Dans ce contexte à la fois large et complexe, les pouvoirs publics incitent les professionnels comme les particuliers à prendre conscience de cet impact environnemental et à adopter des usages numériques responsables. Cette volonté prend notamment corps dans la loi REEN, qui vise à réduire l’empreinte environnementale du numérique en France. Parmi ses orientations, elle définit l’obligation pour les communes de plus de 50 000 habitants d’élaborer, au plus tard le 1er janvier 2025, une stratégie numérique responsable visant à réduire l’empreinte environnementale du numérique et à prévoir les mesures nécessaires pour les atteindre.
Concrètement, comment ces communes peuvent définir et mettre en œuvre une telle stratégie, et comment les entreprises peuvent s’en inspirer ?
Au-delà des objectifs de réduction des émissions carbone : la sobriété numérique
Le décret d’application de la loi REEN à destination des communes de plus de 50 000 habitants propose plusieurs objectifs pour la stratégie numérique responsable, notamment :
- La commande publique locale et durable, dans une démarche de réemploi, de réparation et de lutte contre l’obsolescence ;
- La gestion durable et de proximité du cycle de vie du matériel informatique ;
- L’écoconception des sites et des services numériques ;
- La mise en place d’une politique de sensibilisation au numérique responsable auprès de tous afin de sensibiliser aux enjeux environnementaux du numérique et de l’inclusion numérique ;
Ces objectifs peuvent aisément être transposés dans n’importe quelle entreprise, quels que soient son secteur et sa taille.
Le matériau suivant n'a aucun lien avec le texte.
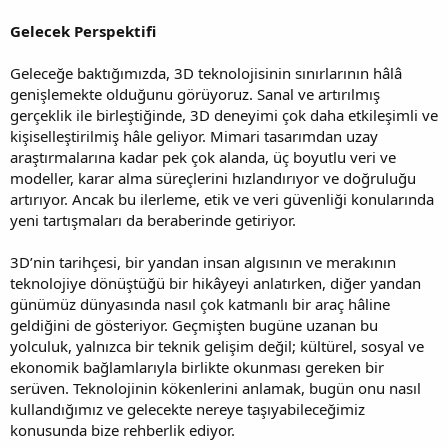
Gelecek Perspektifi
Geleceğe baktığımızda, 3D teknolojisinin sınırlarının hâlâ
genişlemekte olduğunu görüyoruz. Sanal ve artırılmış
gerçeklik ile birleştiğinde, 3D deneyimi çok daha etkileşimli ve
kişiselleştirilmiş hâle geliyor. Mimari tasarımdan uzay
araştırmalarına kadar pek çok alanda, üç boyutlu veri ve
modeller, karar alma süreçlerini hızlandırıyor ve doğruluğu
artırıyor. Ancak bu ilerleme, etik ve veri güvenliği konularında
yeni tartışmaları da beraberinde getiriyor.
3D’nin tarihçesi, bir yandan insan algısının ve merakının
teknolojiye dönüştüğü bir hikâyeyi anlatırken, diğer yandan
günümüz dünyasında nasıl çok katmanlı bir araç hâline
geldiğini de gösteriyor. Geçmişten bugüne uzanan bu
yolculuk, yalnızca bir teknik gelişim değil; kültürel, sosyal ve
ekonomik bağlamlarıyla birlikte okunması gereken bir
serüven. Teknolojinin kökenlerini anlamak, bugün onu nasıl
kullandığımız ve gelecekte nereye taşıyabileceğimiz
konusunda bize rehberlik ediyor.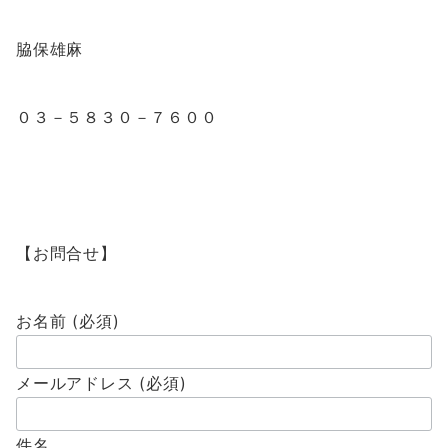
脇保雄麻
０３－５８３０－７６００
【お問合せ】
お名前 (必須)
メールアドレス (必須)
件名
Mais, qu’il s’agisse d’une organisation publique ou privée, ces incitations ne doivent pas se traduire par une course à la communication sur le Green IT et la réduction des émissions carbone.
Notre impact numérique sur l’environnement n’est pas juste une question de grammes ou de tonnes de CO2. C’est une question d’usages compulsifs en croissance constante, qu’il est au moins nécessaire de corriger, sinon d’inverser. Pour reprendre la formule de Jean-Marc Jancovici à propos des véhicules (mais qui doit s’appliquer à bien des domaines, dont le numérique) : « On va devoir s’organiser avec moins ».
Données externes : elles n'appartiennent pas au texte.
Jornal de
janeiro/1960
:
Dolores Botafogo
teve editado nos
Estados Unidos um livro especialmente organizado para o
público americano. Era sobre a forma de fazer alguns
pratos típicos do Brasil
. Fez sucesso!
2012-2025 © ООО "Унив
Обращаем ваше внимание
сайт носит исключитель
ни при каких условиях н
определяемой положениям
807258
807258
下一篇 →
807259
Il ne s’agit pas simplement d’éteindre la lumière quand on quitte une salle de réunion ou d’éviter d’imprimer un e-mail. Il s’agit d’adopter une sobriété numérique au quotidien et de manière irréversible. Par exemple, en limitant significativement le nombre et la variété des équipements mis à la disposition des collaborateurs (il n’est pas nécessaire d’avoir un PC portable + un ou plusieurs écrans de bureau + une tablette), ainsi que la fréquence de leur renouvellement (il n’est pas nécessaire de remplacer un smartphone tous les ans ou tous les deux ans).
Ainsi, la responsabilité des organisations est d’avoir le courage de dire aux usagers et aux collaborateurs qu’il va falloir se passer d’une bonne partie d’un confort numérique considéré comme acquis.
A l’heure de l’émergence des « entreprises à impact », voilà une raison d’être qui prend tout son sens.